Tech company Salesforce and children's clothing retailer Hanna Andersson have agreed “in principle” to settle a class-action lawsuit over a 2019 data breach, court papers reveal.
Settlement terms are expected to be finalized before the end of August, according to documents filed earlier this month with U.S. District Court Judge Edward Chen in San Francisco.
If granted approval by Chen, the deal will resolve one of the first lawsuits in California to allege a violation of the state's new Consumer Privacy Act.
The lawsuit stemmed from a data breach that occurred last year and may have affected more than 10,000 California residents, according to an amended complaint brought in June by Sacramento resident Bernadette Barnes and Alexandria, Virginia residents Krista Gill and Doug Sumerfield.
They alleged that the store notified customers in January about the data breach, which allegedly resulted in hackers obtaining personally identifiable information -- including customers' names, addresses, credit card numbers, security codes and card expiration dates.

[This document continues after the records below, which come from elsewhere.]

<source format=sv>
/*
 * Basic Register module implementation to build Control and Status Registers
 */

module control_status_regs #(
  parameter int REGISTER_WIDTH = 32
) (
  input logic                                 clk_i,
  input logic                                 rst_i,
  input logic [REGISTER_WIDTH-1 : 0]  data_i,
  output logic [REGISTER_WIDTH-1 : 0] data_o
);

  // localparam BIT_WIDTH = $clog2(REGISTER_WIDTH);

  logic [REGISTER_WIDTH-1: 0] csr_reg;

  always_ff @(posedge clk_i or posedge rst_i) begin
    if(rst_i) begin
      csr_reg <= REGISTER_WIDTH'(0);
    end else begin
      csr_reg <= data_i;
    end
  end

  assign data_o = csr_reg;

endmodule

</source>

“In addition to their failure to prevent the breach, Hanna and Salesforce failed to detect the breach for almost three months,” the complaint alleged. “Months after it started, law enforcement found the stolen information on the dark web and warned Hanna on December 5, 2019. Hanna then investigated the breach, confirmed that Salesforce Commerce Cloud’s ecommerce platform was 'infected with malware,' and confirmed that the PII entered by customers into the platform during the purchase process was 'scraped.'”
Among other claims, the customers allege that the companies violated the California Consumer Privacy Act.

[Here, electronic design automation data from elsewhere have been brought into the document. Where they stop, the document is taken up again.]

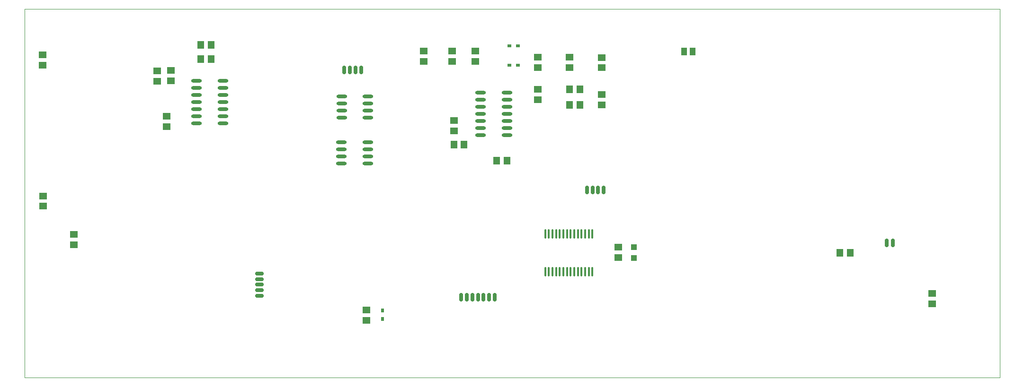
<source format=gtp>
%FSLAX25Y25*%
%MOIN*%
G70*
G01*
G75*
G04 Layer_Color=8421504*
G04:AMPARAMS|DCode=10|XSize=23.62mil|YSize=61.02mil|CornerRadius=5.91mil|HoleSize=0mil|Usage=FLASHONLY|Rotation=0.000|XOffset=0mil|YOffset=0mil|HoleType=Round|Shape=RoundedRectangle|*
%AMROUNDEDRECTD10*
21,1,0.02362,0.04921,0,0,0.0*
21,1,0.01181,0.06102,0,0,0.0*
1,1,0.01181,0.00591,-0.02461*
1,1,0.01181,-0.00591,-0.02461*
1,1,0.01181,-0.00591,0.02461*
1,1,0.01181,0.00591,0.02461*
%
%ADD10ROUNDEDRECTD10*%
%ADD11O,0.07480X0.02362*%
%ADD12O,0.01378X0.07087*%
G04:AMPARAMS|DCode=13|XSize=23.62mil|YSize=61.02mil|CornerRadius=5.91mil|HoleSize=0mil|Usage=FLASHONLY|Rotation=270.000|XOffset=0mil|YOffset=0mil|HoleType=Round|Shape=RoundedRectangle|*
%AMROUNDEDRECTD13*
21,1,0.02362,0.04921,0,0,270.0*
21,1,0.01181,0.06102,0,0,270.0*
1,1,0.01181,-0.02461,-0.00591*
1,1,0.01181,-0.02461,0.00591*
1,1,0.01181,0.02461,0.00591*
1,1,0.01181,0.02461,-0.00591*
%
%ADD13ROUNDEDRECTD13*%
%ADD14R,0.03937X0.05315*%
%ADD15R,0.04134X0.04331*%
%ADD16R,0.03150X0.01969*%
%ADD17R,0.01969X0.03150*%
%ADD18R,0.04724X0.05315*%
%ADD19R,0.05315X0.04724*%
%ADD20R,0.05709X0.04528*%
%ADD21R,0.04528X0.05709*%
%ADD22C,0.01969*%
%ADD23C,0.01500*%
%ADD24C,0.02000*%
%ADD25C,0.01300*%
%ADD26C,0.04000*%
%ADD27C,0.05000*%
%ADD28C,0.03000*%
%ADD29C,0.06500*%
%ADD30C,0.06000*%
%ADD31R,0.03500X0.07500*%
%ADD32R,0.04724X0.07087*%
%ADD33R,0.07500X0.03500*%
%ADD34R,0.05600X0.07700*%
%ADD35C,0.00100*%
%ADD36C,0.11417*%
%ADD37C,0.15354*%
%ADD38C,0.11024*%
%ADD39C,0.05906*%
%ADD40R,0.05906X0.05906*%
%ADD41C,0.06000*%
%ADD42R,0.05906X0.05906*%
%ADD43P,0.05966X8X112.5*%
%ADD44C,0.05512*%
%ADD45C,0.11811*%
%ADD46C,0.10236*%
%ADD47C,0.05000*%
%ADD48C,0.02284*%
%ADD49C,0.15700*%
%ADD50C,0.04000*%
%ADD51C,0.02000*%
%ADD52C,0.06200*%
%ADD53R,0.06693X0.12598*%
%ADD54R,0.09449X0.06496*%
%ADD55O,0.01102X0.03347*%
%ADD56R,0.03543X0.02559*%
%ADD57R,0.06102X0.05512*%
%ADD58R,0.04331X0.04134*%
%ADD59R,0.03937X0.02362*%
%ADD60C,0.04500*%
%ADD61C,0.01000*%
%ADD62C,0.02500*%
%ADD63C,0.07000*%
%ADD64C,0.03500*%
%ADD65C,0.05500*%
%ADD66R,0.07087X0.04724*%
%ADD67R,0.02756X0.01102*%
%ADD68C,0.01575*%
%ADD69C,0.02362*%
%ADD70C,0.03937*%
%ADD71C,0.00787*%
%ADD72C,0.00800*%
D10*
X-99117Y34400D02*
D03*
X-103033D02*
D03*
X-106950D02*
D03*
X-110867D02*
D03*
X-114783D02*
D03*
X-118700D02*
D03*
X-95200D02*
D03*
X181000Y72542D02*
D03*
X185200D02*
D03*
X-18389Y109917D02*
D03*
X-22323D02*
D03*
X-26256D02*
D03*
X-30189D02*
D03*
X-201000Y194500D02*
D03*
X-197067D02*
D03*
X-193133D02*
D03*
X-189200D02*
D03*
D11*
X-202921Y175800D02*
D03*
Y170800D02*
D03*
Y165800D02*
D03*
Y160800D02*
D03*
X-184416Y175800D02*
D03*
Y170800D02*
D03*
Y165800D02*
D03*
Y160800D02*
D03*
X-286579Y156900D02*
D03*
Y161900D02*
D03*
Y166900D02*
D03*
Y171900D02*
D03*
Y176900D02*
D03*
Y181900D02*
D03*
Y186900D02*
D03*
X-305083Y156900D02*
D03*
Y161900D02*
D03*
Y166900D02*
D03*
Y171900D02*
D03*
Y176900D02*
D03*
Y181900D02*
D03*
Y186900D02*
D03*
X-105121Y178690D02*
D03*
Y173690D02*
D03*
Y168690D02*
D03*
Y163690D02*
D03*
Y158690D02*
D03*
Y153690D02*
D03*
Y148690D02*
D03*
X-86616Y178690D02*
D03*
Y173690D02*
D03*
Y168690D02*
D03*
Y163690D02*
D03*
Y158690D02*
D03*
Y153690D02*
D03*
Y148690D02*
D03*
X-203052Y143600D02*
D03*
Y138600D02*
D03*
Y133600D02*
D03*
Y128600D02*
D03*
X-184548Y143600D02*
D03*
Y138600D02*
D03*
Y133600D02*
D03*
Y128600D02*
D03*
D12*
X-26366Y78886D02*
D03*
X-28925D02*
D03*
X-31484D02*
D03*
X-34043D02*
D03*
X-36602D02*
D03*
X-39161D02*
D03*
X-41721D02*
D03*
X-44280D02*
D03*
X-46839D02*
D03*
X-49398D02*
D03*
X-51957D02*
D03*
X-54516D02*
D03*
X-57075D02*
D03*
X-59634D02*
D03*
X-26366Y52114D02*
D03*
X-28925D02*
D03*
X-31484D02*
D03*
X-34043D02*
D03*
X-36602D02*
D03*
X-39161D02*
D03*
X-41721D02*
D03*
X-44280D02*
D03*
X-46839D02*
D03*
X-49398D02*
D03*
X-51957D02*
D03*
X-54516D02*
D03*
X-57075D02*
D03*
X-59634D02*
D03*
D13*
X-260700Y47100D02*
D03*
Y43200D02*
D03*
Y39300D02*
D03*
Y35400D02*
D03*
Y51000D02*
D03*
D14*
X38049Y207659D02*
D03*
X44151D02*
D03*
D15*
X2832Y69737D02*
D03*
Y61863D02*
D03*
D16*
X-78900Y197790D02*
D03*
X-84900D02*
D03*
X-78900Y211690D02*
D03*
X-84900D02*
D03*
D17*
X-174100Y18900D02*
D03*
Y24900D02*
D03*
D18*
X147858Y65542D02*
D03*
X155142D02*
D03*
X-301973Y202368D02*
D03*
X-294690D02*
D03*
X-301973Y212171D02*
D03*
X-294690D02*
D03*
X-93842Y130700D02*
D03*
X-86558D02*
D03*
X-42410Y169942D02*
D03*
X-35127D02*
D03*
D19*
X212900Y36984D02*
D03*
Y29701D02*
D03*
X-332800Y186605D02*
D03*
Y193888D02*
D03*
X-145000Y200548D02*
D03*
Y207832D02*
D03*
X-19700Y169858D02*
D03*
Y177142D02*
D03*
X-42398Y196358D02*
D03*
Y203642D02*
D03*
X-64900Y180942D02*
D03*
Y173658D02*
D03*
Y196358D02*
D03*
Y203642D02*
D03*
X-185500Y25142D02*
D03*
Y17858D02*
D03*
X-413500Y198058D02*
D03*
Y205342D02*
D03*
X-413300Y105742D02*
D03*
Y98458D02*
D03*
X-391500Y71358D02*
D03*
Y78642D02*
D03*
D20*
X-323131Y194142D02*
D03*
Y186858D02*
D03*
X-326000Y154658D02*
D03*
Y161942D02*
D03*
X-108800Y200548D02*
D03*
Y207832D02*
D03*
X-125300Y200548D02*
D03*
Y207832D02*
D03*
X-123800Y158842D02*
D03*
Y151558D02*
D03*
X-19700Y196158D02*
D03*
Y203442D02*
D03*
X-8168Y69573D02*
D03*
Y62289D02*
D03*
D21*
X-123963Y141800D02*
D03*
X-116680D02*
D03*
X-42410Y180800D02*
D03*
X-35127D02*
D03*
D35*
X260400Y-22500D02*
Y237500D01*
X-426250Y-22500D02*
X260400D01*
X-426250D02*
Y237500D01*
X260400D01*
M02*

</source>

That law -- which went into effect in January -- is largely known for privacy provisions that allow consumers to learn what personal information about them is held by businesses, request deletion of that information, and to opt out of its sale. But the measure also includes data security provisions, including ones that authorize private lawsuits over certain data breaches.
Hackers store the information last year, before California's new privacy law took effect. But the amended complaint sought to hold the companies responsible for violating the law on the theory that hackers “further disclosed” customers' personal information after January 1 of this year.
When Hanna Andersson CEO Mike Edwards notified customers about the data breach, he said the company would offer one year of credit monitoring, identity theft recovery services, and a million-dollar insurance reimbursement policy, CyberScoop reported earlier this year.